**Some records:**
========================================================================

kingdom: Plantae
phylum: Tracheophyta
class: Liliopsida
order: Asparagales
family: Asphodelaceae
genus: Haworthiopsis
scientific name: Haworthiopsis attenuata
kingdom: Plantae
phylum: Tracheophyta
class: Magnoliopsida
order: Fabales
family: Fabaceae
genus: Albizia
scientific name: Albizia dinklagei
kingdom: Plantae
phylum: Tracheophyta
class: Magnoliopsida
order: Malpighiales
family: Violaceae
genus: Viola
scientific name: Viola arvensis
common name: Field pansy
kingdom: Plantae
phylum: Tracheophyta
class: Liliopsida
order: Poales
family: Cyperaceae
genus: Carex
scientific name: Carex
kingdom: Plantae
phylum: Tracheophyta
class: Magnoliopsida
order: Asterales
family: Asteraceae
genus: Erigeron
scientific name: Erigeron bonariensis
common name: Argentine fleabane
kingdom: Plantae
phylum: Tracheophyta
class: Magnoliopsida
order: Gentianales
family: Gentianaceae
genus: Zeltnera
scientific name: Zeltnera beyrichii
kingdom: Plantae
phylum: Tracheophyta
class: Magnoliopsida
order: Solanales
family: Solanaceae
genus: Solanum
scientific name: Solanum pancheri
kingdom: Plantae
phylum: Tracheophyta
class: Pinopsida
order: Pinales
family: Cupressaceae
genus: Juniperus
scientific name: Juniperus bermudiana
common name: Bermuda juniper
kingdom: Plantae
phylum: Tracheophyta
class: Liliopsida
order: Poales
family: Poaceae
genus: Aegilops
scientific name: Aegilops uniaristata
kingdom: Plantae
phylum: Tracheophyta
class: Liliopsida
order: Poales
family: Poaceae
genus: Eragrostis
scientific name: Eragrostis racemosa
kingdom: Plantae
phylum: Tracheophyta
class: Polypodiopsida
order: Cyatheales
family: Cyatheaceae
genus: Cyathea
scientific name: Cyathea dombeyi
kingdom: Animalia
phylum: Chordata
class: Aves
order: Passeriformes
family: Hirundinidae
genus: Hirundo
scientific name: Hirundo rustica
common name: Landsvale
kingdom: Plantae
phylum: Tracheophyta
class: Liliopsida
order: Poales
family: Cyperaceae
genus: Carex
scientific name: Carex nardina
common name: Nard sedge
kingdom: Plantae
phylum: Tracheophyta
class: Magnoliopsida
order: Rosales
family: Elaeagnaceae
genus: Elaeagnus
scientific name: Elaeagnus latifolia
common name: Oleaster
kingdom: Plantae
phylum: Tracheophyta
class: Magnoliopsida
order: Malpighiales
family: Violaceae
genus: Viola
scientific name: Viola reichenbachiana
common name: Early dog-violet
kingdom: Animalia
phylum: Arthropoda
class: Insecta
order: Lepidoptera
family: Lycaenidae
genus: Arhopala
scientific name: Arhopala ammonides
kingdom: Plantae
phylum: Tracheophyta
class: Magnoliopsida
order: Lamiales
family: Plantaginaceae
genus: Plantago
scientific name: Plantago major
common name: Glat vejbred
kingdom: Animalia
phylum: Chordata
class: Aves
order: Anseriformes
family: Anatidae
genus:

========================================================================

**Objective:** Reproduce every line of the records above word for word.

**Exercise response:**
kingdom: Plantae
phylum: Tracheophyta
class: Liliopsida
order: Asparagales
family: Asphodelaceae
genus: Haworthiopsis
scientific name: Haworthiopsis attenuata
kingdom: Plantae
phylum: Tracheophyta
class: Magnoliopsida
order: Fabales
family: Fabaceae
genus: Albizia
scientific name: Albizia dinklagei
kingdom: Plantae
phylum: Tracheophyta
class: Magnoliopsida
order: Malpighiales
family: Violaceae
genus: Viola
scientific name: Viola arvensis
common name: Field pansy
kingdom: Plantae
phylum: Tracheophyta
class: Liliopsida
order: Poales
family: Cyperaceae
genus: Carex
scientific name: Carex
kingdom: Plantae
phylum: Tracheophyta
class: Magnoliopsida
order: Asterales
family: Asteraceae
genus: Erigeron
scientific name: Erigeron bonariensis
common name: Argentine fleabane
kingdom: Plantae
phylum: Tracheophyta
class: Magnoliopsida
order: Gentianales
family: Gentianaceae
genus: Zeltnera
scientific name: Zeltnera beyrichii
kingdom: Plantae
phylum: Tracheophyta
class: Magnoliopsida
order: Solanales
family: Solanaceae
genus: Solanum
scientific name: Solanum pancheri
kingdom: Plantae
phylum: Tracheophyta
class: Pinopsida
order: Pinales
family: Cupressaceae
genus: Juniperus
scientific name: Juniperus bermudiana
common name: Bermuda juniper
kingdom: Plantae
phylum: Tracheophyta
class: Liliopsida
order: Poales
family: Poaceae
genus: Aegilops
scientific name: Aegilops uniaristata
kingdom: Plantae
phylum: Tracheophyta
class: Liliopsida
order: Poales
family: Poaceae
genus: Eragrostis
scientific name: Eragrostis racemosa
kingdom: Plantae
phylum: Tracheophyta
class: Polypodiopsida
order: Cyatheales
family: Cyatheaceae
genus: Cyathea
scientific name: Cyathea dombeyi
kingdom: Animalia
phylum: Chordata
class: Aves
order: Passeriformes
family: Hirundinidae
genus: Hirundo
scientific name: Hirundo rustica
common name: Landsvale
kingdom: Plantae
phylum: Tracheophyta
class: Liliopsida
order: Poales
family: Cyperaceae
genus: Carex
scientific name: Carex nardina
common name: Nard sedge
kingdom: Plantae
phylum: Tracheophyta
class: Magnoliopsida
order: Rosales
family: Elaeagnaceae
genus: Elaeagnus
scientific name: Elaeagnus latifolia
common name: Oleaster
kingdom: Plantae
phylum: Tracheophyta
class: Magnoliopsida
order: Malpighiales
family: Violaceae
genus: Viola
scientific name: Viola reichenbachiana
common name: Early dog-violet
kingdom: Animalia
phylum: Arthropoda
class: Insecta
order: Lepidoptera
family: Lycaenidae
genus: Arhopala
scientific name: Arhopala ammonides
kingdom: Plantae
phylum: Tracheophyta
class: Magnoliopsida
order: Lamiales
family: Plantaginaceae
genus: Plantago
scientific name: Plantago major
common name: Glat vejbred
kingdom: Animalia
phylum: Chordata
class: Aves
order: Anseriformes
family: Anatidae
genus:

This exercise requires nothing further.